Segment Open

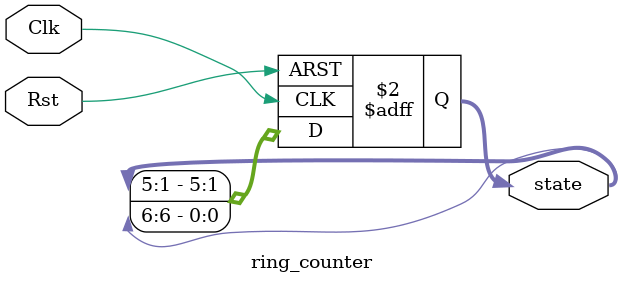
<source format=v>
/* 模組名稱：ring_counter
   著作權宣告：copyright 2012 林博仁(pika1021@gmail.com)
   */
`timescale 1ns / 100ps

module ring_counter(state, Clk, Rst);
  output reg[6:1] state;
  input Clk, Rst;

  always @ (posedge Clk or posedge Rst)
  if(Rst) begin
    state <= 6'b000001;
    end
  else begin
    state <= {state[5:1], state[6]};
    end
endmodule

</source>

Segment Closed

Filter the lines above, keeping and copying those that contain "state".

module ring_counter(state, Clk, Rst);
  output reg[6:1] state;
    state <= 6'b000001;
    state <= {state[5:1], state[6]};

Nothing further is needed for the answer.